Rueck likes what he sees off the court from Hamblin, too, a 3.98 student in pre-engineering.

“This kid is brilliant,” the OSU coach says. “She is a superstar in every sense of the word. She can do it all. Her passion is horses. She is an amazing cook. She’s a phenomenal person, as efficient a human being as I’ve ever met.”

Hamblin is part of the reason why women’s basketball has become as good or better a draw than the men’s team. For the last two home games against Washington State and Washington, Oregon State’s men had announced crowds of 3,618 and 5,280. For the last two home games against Arizona and Arizona State, the OSU women drew 4,631 and 5,208 — the latter the seventh-largest in school history and the biggest since 2000.

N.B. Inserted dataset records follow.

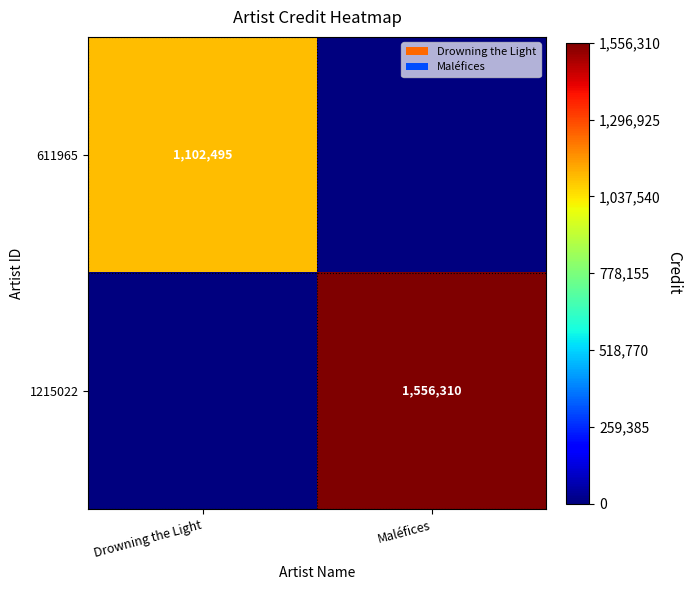

The 1215022 series shows 749949 at Maléfices. True or false?

False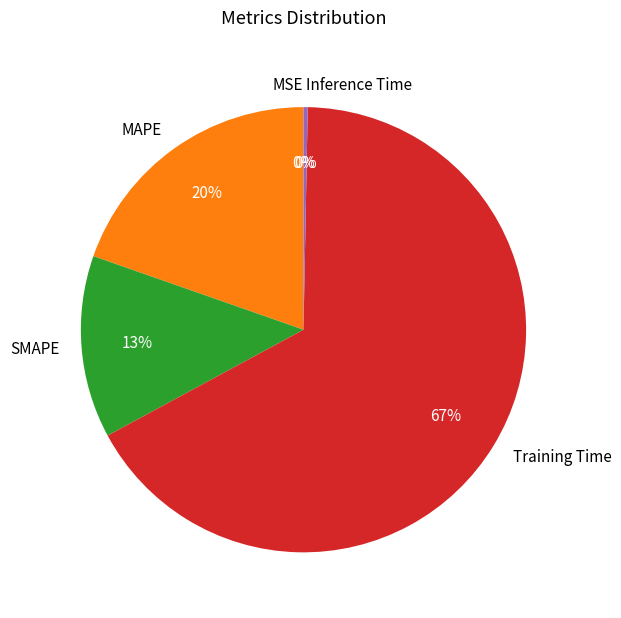

Is it true that SMAPE is 7% of the pie?

False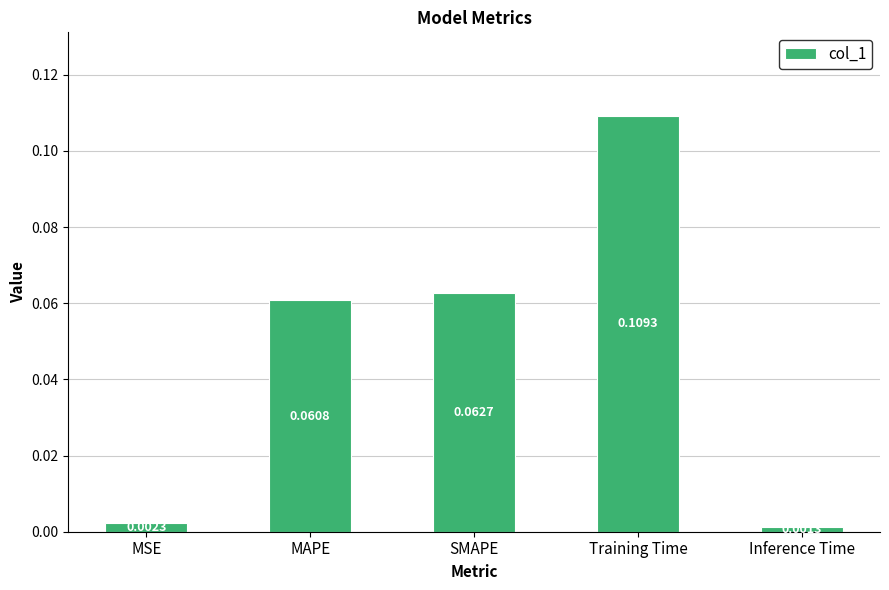

Which category has the highest value across all series?

Training Time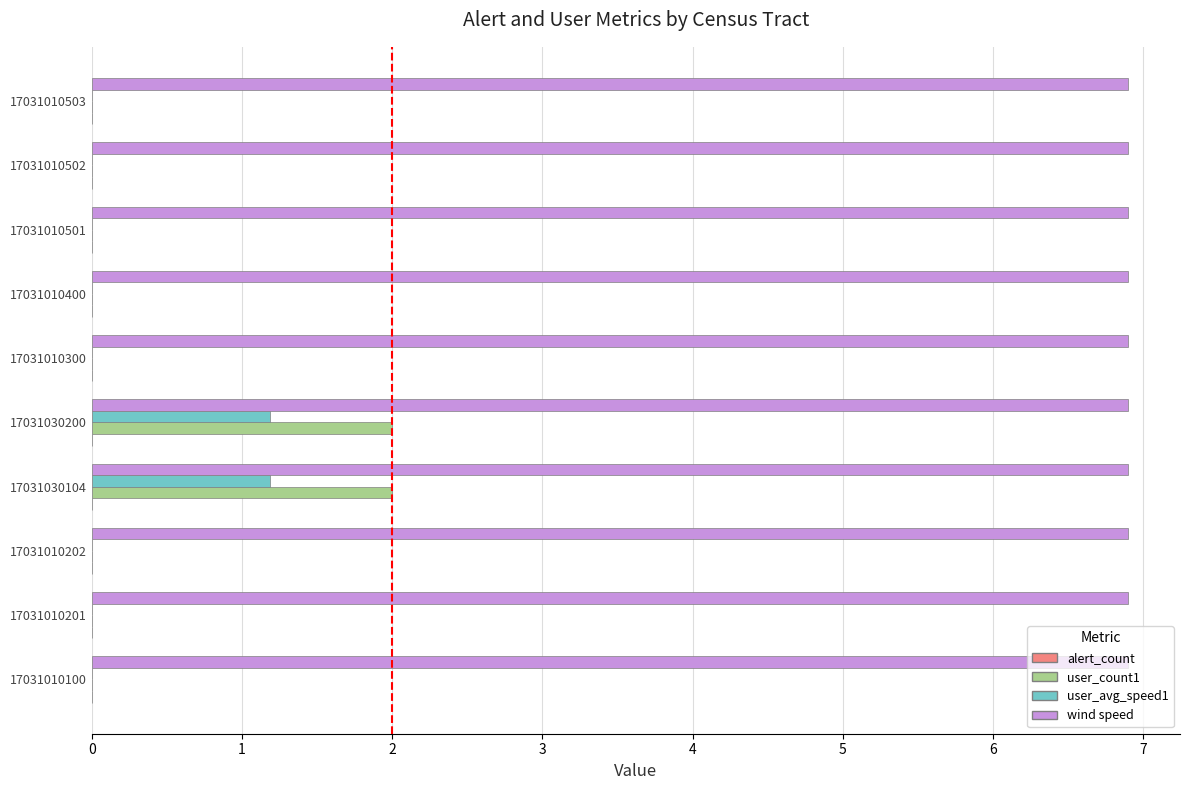

What is the maximum value for wind speed?

6.9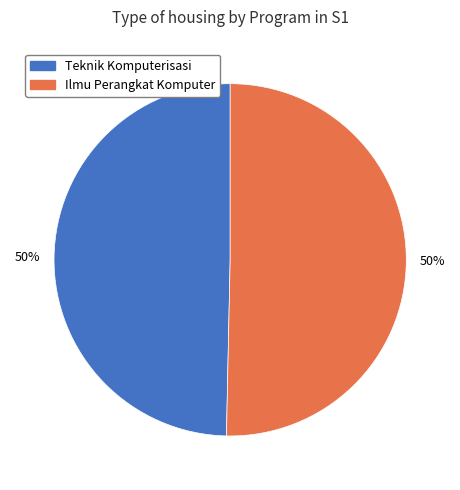

To the nearest percent, what is the average slice percentage?

50%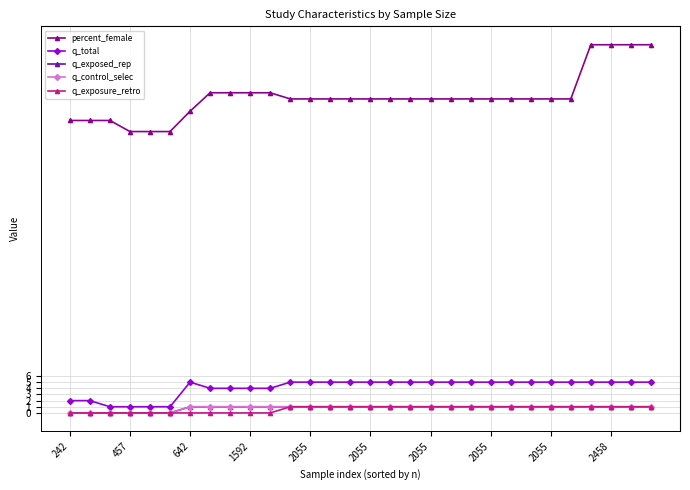

Does the chart have visible grid lines?

Yes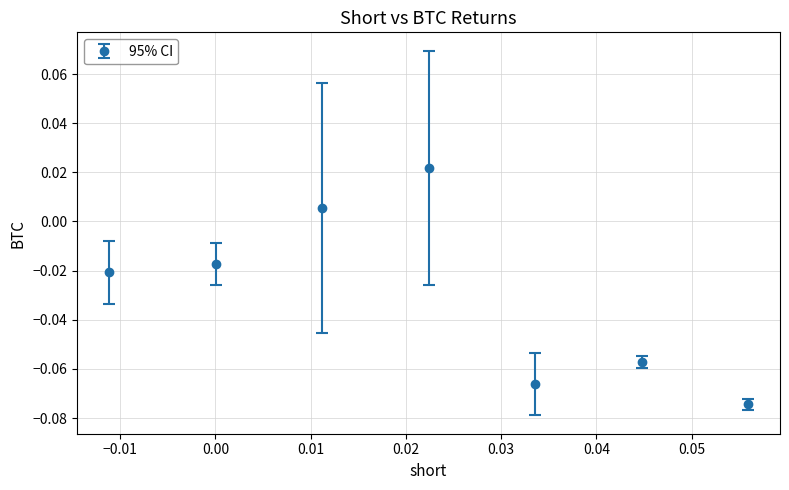

How many points are higher than both their immediate neighbors (excluding endpoints)?

2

“That’s why I came here,” Rueck says. “The excitement around our program, on campus and in the community, is extremely rewarding.”

It’s almost a certainty this will be the first OSU women’s team to make the NCAA Tournament since 1995-96, Judy Spoelstra’s first season as coach. The Beavers’ RPI rating is No. 34. ESPN projects them as a No. 10 seed.

Oregon State gets a first-round bye in the Pac-12 tournament. The Beavers open at 8:30 p.m. Saturday against the Washington-Utah winner. They have beaten the Huskies twice and the Utes in their only meeting this season.

The Beavers hope to regain the services of Weisner, an outstanding scorer who would only bolster their chances to get to a Pac-12 title game against fourth-ranked Stanford.

Then it will be on to the NCAA Tournament.

“Hopefully, we’ll continue to do what we’ve been doing,” Rueck says. “If we just continue to progress the way we are, I don’t see that changing. We’re a tough out for anyone.”